Task description: Write what follows the last sentence of the blog post on the Warriors' offseason roster.
[Quoted passage Boundary: Start]
McChesney goes on to rank the best players to ever play in the NBA. The three main components in the ranking formula are MVP voting, All-NBA voting, and All-Defensive Team voting. Players are classified as Gold, Silver, and Bronze Superstars.

Click here to see the results of Part I of The Superstar Theory: Revisited and Supercharged.

Thursday, July 10, 2008

SMALL MOVES TO ROUND OUT THE ROSTER

Alas, my man-crush on Josh Smith must end here. Apparently, the Warriors don't think highly of his game and perhaps feel that Brandan Wright and Anthony Randolph can adequately address the defensive and rebounding needs the Warriors so desperately need. I would have loved to have seen a front line rotation of Smith, Wright, Randolph, and Biedrins, but that won't be happening on Mullin's watch. Big mistake, in my opinion. Smith is a much better shooter than Wright and has already proven that he brings it on the defensive end. Warriors could have traded Wright for a great PG or SG somewhere down the line. This was a missed opportunity to make this team a whole lot better.

Sadly, I move on.


The Current Roster:

With no more big moves expected for the Warriors this offseason (according to Nellie), we are left to guess what could be the remaining transactions to fill up the rest of the roster. As it stands (assuming Ronny Turiaf's offer sheet is not matched by the Lakers) the roster looks like this:

PG: Monta Ellis / C.J. Watson
SG: Stephen Jackson / Marco Belinelli
SF: Corey Maggette / Anthony Randolph
PF: Al Harrington / Brandan Wright / Richard Hendrix
C: Andris Biedrins / Ronny Turiaf / Kosta Perovic

With the addition of Maggette, the Warriors gain a scorer that can hit the 3-pointer, penetrate zones, and get to the line at will. He's strong enough to finish after contact, makes his freethrows, andis a good rebounder from the SG/SF position. What he doesn't bring to the table is defense and the ability to make his teammates better. He has a reputation for dominating the ball in one-on-one situations leaving his teammates standing around watching him work.
[Quoted passage Boundary: End]
[Supplied information Boundary: Start]
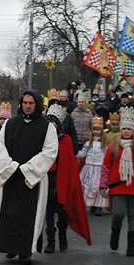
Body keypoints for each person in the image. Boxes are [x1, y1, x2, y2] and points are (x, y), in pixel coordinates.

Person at [0, 90, 58, 265]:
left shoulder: (47, 127)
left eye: (31, 103)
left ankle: (25, 251)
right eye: (25, 103)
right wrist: (11, 167)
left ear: (37, 105)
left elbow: (50, 152)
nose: (27, 106)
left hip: (32, 179)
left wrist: (28, 169)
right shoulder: (10, 124)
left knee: (29, 215)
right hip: (12, 176)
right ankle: (10, 247)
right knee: (10, 213)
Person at [99, 106, 134, 257]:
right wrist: (102, 185)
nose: (126, 131)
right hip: (118, 185)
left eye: (129, 129)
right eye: (124, 128)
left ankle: (132, 245)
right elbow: (106, 166)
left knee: (133, 214)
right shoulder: (113, 145)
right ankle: (115, 232)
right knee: (118, 213)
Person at [43, 104, 91, 253]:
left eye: (54, 123)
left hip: (61, 183)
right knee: (48, 214)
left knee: (62, 214)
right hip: (47, 182)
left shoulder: (66, 141)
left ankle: (62, 237)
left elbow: (68, 165)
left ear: (58, 125)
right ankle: (50, 242)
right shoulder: (42, 142)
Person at [75, 116, 109, 216]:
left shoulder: (105, 144)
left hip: (99, 167)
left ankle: (98, 206)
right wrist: (74, 152)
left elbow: (107, 156)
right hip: (89, 167)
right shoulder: (88, 143)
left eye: (98, 130)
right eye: (94, 129)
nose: (96, 132)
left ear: (101, 130)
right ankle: (89, 204)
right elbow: (83, 154)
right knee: (87, 186)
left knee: (98, 186)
[Supplied information Boundary: End]
Answer to the problem:
Turiaf is a good addition to the front line and will act as Biedrins' primary backup at center. He is agile, athletic, strong, and bulky which makes him a great compliment to the rest of the skinny PF's and C's on the roster. Same goes for the second round draft pick Richard Hendrix. He's a tough rebounder and shot blocker with some post up skills. He'll be able to backup the PF's and shift to C when the Warriors go small.

Anthony Randolph might be a year or two away from contributing, but you can't count him out considering he's a near 7-footer that can handle the ball and shoot a bit from the outside. Nellie coveted him and commented that he would have chosen him with the #1 pick (the mystery player in his KNBR interview). Randolph could be a big-time mismatch weapon that could be unleashed later in the season if Nellie feels he's ready.

With the departure of Baron Davis the Warriors lose a leader that made the game easier for the rest of the players on the court. He directed the club, took on double teams that freed up others, and often played clutch ball down the stretches of tight games. He was the player mostly responsible for the unbelievable chemistry that made the Warriors fun to watch. Fans knew it was going to end some time, but many did not expect it to come this offseason.

Monta is forced to move to PG, a position he needs to excel at if he is to be considered one of the greats in the NBA. He is too small to dominate at SG, but if he can learn to run the club and make others around him better, he will be a future All-Star. An inordinate amount of pressure is heaped on the 22 year old's shoulders, and if Monta can't pull it off, the Warriors are likely to suffer. Jackson will shift over to SG to try and take some of the ball-handling pressure off Ellis' hands. His length will also be an asset as defensive help on the perimeter.

Wright and Belinelli are slated to get more playing time, so their energy will be a great addition to the rotation. Wright brings rebounding and shot blocking while not bogging down the offense. Belinelli can light it up from outside with three point barrages 30 feet from the basket.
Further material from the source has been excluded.